За эту его незлобивость и обходительность, а еще более за его многосторонние познания и житейскую опытность лицеисты скоро привыкли не только любить, но и уважать своего француза. У него был дар в простой дружеской беседе передавать воспитанникам всевозможные научно-практические сведения, собранные им в течение своей продолжительной и довольно бурной жизни. Так, благодаря ему, лицеисты не только стали вскоре бойко объясняться по-французски, но даже приобрели более широкий и более ясный взгляд на жизнь. Де Будри и Куницын шли как бы об руку в деле их развития: тот носился с ними в заоблачных высях "нравственных наук", а де Будри любовно и бережно спускал их опять на твердую житейскую почву.
Если, таким образом, было сделано все, что возможно, для правильного умственного роста лицеистов, то не менее было приложено забот и к телесному их развитию. Обед их состоял из трех сытных, ужин — из двух легких блюд. В праздники прибавлялось еще четвертое блюдо. Повар лицейский, в первые, по крайней мере, годы, был мастер своего дела; даже такие заурядные кушанья, как щи да каша, в его образцовом приготовлении представлялись лицеистам чуть ли не верхом кулинарного искусства.
С понедельника в столовой вывешивалось уже расписание блюд (меню) на целую неделю, так что мальчики могли наперед меняться между собой порциями любимых каждым из них кушаний. Развитию в них аппетита не мало также способствовали чередовавшиеся с классными их занятиями комнатные игры и прогулки на воздухе, которые, кстати заметить, никогда — даже и в дурную погоду — не отменялись: после утренней молитвы и стакана чаю с крупитчатой булкой воспитанники, просидев с 7-ми до 9-ти часов в классе, отправлялись гулять. Возвратившись к 10-ти часам домой, они до 12-ти отсиживали опять за уроками, потом до 2-х часов совершали вторую прогулку, обедали, а после обеда резвились в рекреационном зале. С 2-х до 3-х часов они как бы отдыхали от моциона, занимаясь только чистописанием или рисованием, после чего, до 5-ти часов, шли опять научные уроки. Этим заканчивалась их обязательная классная работа. В 5 часов, напившись снова чаю с полубулкой, они шли гулять в третий раз; затем должны были готовить уроки к следующему дню. В половине 9-го звонок сзывал их к ужину, после которого, вплоть до 10-ти часов, им предоставлялось делать что угодно: читать, играть или болтать. День как начинался, так и заканчивался общей молитвой. Разойдясь по своим дортуарам, донельзя усталые от учения и шалостей, мальчуганы засыпали тотчас, как убитые. А завтра опять то же и в том же порядке.
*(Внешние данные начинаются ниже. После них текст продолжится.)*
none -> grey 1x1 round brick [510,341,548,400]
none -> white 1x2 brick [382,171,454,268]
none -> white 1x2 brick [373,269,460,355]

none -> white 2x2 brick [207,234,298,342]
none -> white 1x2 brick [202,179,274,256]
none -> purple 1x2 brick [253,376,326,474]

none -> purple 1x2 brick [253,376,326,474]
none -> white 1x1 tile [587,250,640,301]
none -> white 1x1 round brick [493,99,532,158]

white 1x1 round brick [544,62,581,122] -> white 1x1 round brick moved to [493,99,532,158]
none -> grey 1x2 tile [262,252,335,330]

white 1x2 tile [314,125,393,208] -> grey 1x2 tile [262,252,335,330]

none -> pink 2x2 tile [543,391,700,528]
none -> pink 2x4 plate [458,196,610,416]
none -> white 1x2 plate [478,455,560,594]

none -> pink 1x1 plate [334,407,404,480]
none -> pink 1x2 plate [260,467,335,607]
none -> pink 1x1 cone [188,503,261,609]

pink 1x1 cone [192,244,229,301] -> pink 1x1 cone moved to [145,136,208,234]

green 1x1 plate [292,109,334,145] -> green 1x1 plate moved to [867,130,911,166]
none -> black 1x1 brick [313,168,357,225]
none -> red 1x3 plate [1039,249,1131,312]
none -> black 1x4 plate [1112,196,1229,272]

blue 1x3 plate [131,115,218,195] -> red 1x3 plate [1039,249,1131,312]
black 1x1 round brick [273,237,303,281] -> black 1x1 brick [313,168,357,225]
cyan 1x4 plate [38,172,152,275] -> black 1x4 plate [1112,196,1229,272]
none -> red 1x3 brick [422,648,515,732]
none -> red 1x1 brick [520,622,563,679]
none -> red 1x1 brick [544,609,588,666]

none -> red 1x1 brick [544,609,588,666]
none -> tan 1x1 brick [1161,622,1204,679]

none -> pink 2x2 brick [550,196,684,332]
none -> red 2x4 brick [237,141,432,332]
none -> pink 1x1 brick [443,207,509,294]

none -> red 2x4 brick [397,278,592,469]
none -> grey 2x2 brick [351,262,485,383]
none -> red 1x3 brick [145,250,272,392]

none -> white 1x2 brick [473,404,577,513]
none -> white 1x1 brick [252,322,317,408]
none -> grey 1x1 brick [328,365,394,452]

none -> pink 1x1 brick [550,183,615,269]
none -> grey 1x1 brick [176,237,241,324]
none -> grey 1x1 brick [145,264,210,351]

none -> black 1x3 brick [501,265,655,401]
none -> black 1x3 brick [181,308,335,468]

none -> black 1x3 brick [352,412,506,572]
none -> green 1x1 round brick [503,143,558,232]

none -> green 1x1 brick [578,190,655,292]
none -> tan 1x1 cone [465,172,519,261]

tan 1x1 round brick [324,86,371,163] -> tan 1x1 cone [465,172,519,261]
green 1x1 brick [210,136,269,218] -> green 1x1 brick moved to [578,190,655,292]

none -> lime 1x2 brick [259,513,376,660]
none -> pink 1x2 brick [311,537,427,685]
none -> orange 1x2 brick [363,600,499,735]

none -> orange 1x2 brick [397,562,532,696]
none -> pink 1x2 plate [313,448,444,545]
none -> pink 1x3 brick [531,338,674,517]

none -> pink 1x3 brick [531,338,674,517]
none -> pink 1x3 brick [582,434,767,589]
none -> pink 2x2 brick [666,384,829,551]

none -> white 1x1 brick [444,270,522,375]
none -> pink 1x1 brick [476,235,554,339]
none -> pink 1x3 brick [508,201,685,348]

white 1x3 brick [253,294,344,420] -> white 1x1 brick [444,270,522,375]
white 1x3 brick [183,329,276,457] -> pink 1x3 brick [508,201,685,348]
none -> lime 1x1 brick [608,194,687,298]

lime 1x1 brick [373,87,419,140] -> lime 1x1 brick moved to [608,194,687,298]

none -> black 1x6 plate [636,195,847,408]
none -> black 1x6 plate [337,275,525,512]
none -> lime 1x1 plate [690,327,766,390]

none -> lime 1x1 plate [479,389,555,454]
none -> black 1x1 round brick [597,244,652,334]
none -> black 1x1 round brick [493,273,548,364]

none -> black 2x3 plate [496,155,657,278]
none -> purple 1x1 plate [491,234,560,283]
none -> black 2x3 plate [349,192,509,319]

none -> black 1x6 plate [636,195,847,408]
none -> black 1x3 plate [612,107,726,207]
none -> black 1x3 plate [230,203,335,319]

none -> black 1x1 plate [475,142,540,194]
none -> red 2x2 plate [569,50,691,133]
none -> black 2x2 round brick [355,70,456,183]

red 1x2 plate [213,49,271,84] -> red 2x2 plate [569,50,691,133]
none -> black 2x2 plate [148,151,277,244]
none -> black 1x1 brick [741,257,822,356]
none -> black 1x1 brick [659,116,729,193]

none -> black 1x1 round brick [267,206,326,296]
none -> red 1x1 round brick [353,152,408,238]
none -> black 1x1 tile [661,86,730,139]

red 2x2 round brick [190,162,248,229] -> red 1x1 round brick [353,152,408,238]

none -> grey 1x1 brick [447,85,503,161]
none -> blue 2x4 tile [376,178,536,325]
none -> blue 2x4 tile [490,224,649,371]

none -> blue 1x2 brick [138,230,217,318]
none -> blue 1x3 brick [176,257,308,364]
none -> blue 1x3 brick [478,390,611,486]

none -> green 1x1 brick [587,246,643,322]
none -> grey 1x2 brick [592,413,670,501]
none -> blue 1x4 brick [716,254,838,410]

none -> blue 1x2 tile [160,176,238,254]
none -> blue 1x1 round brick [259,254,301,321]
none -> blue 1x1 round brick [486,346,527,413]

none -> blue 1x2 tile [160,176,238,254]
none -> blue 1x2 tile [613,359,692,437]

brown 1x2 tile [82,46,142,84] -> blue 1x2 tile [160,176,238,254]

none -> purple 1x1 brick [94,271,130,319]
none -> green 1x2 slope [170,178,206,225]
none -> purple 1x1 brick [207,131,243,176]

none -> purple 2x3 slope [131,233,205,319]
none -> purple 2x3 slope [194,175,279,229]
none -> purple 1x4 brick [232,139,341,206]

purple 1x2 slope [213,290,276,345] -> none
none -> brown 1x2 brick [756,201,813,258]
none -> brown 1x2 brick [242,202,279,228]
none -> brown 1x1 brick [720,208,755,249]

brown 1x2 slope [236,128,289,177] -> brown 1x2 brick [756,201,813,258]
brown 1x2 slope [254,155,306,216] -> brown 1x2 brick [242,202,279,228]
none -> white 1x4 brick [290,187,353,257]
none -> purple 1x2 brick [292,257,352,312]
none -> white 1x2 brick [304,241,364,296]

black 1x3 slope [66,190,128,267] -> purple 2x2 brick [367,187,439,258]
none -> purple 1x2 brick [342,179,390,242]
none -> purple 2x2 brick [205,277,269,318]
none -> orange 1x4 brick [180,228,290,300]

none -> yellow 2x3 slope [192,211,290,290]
Да, это было своего рода сложное машинное колесо, которое только благодаря постоянной, аккуратной смазке и приставленным к нему опытным механикам могло вращаться изо дня в день, из года в год, без запинки. Кто мог предвидеть те сцепления.
Глава XI
Первая "проба пера"
Ну, женские и мужеские слоги!
Благословясь, попробуем: слушай!
Равняйтеся, вытягивайте ноги
И по три в ряд в октаву заезжай!
Не бойтесь, мы не будем слишком строги…
"Домик в Коломне"
Однажды, в самом начале еще учебного курса, послеобеденный урок российской словесности у профессора Кошанского окончился минут за 20 до звонка. Профессор, довольный удачными ответами учеников, сошел с кафедры и, с лукавой улыбочкой потирая руки, объявил им:
— Ну-с, государи мои, на сих днях еще заставил я вас в особину занотовать себе стишок великого нашего Гаврилы Романовича:[12]
Всем смертным славолюбье сродно,
Различен путь лишь и предмет:
И в бочке циник благородно
Велел царю не тмить свой свет.
А ведомо ли вам, что имел я сим в предмете? Навести вас на то, в чем всякому истинному любителю изящных письмен надлежит полагать высшее свое удовольствие. Доселе версификацию познали вы лишь по образцам и примерам. Для вящего вашего в ней усовершенствования не угодно ли вам теперь самим оседлать парнасского коня, проще сказать — испробовать ваши перья?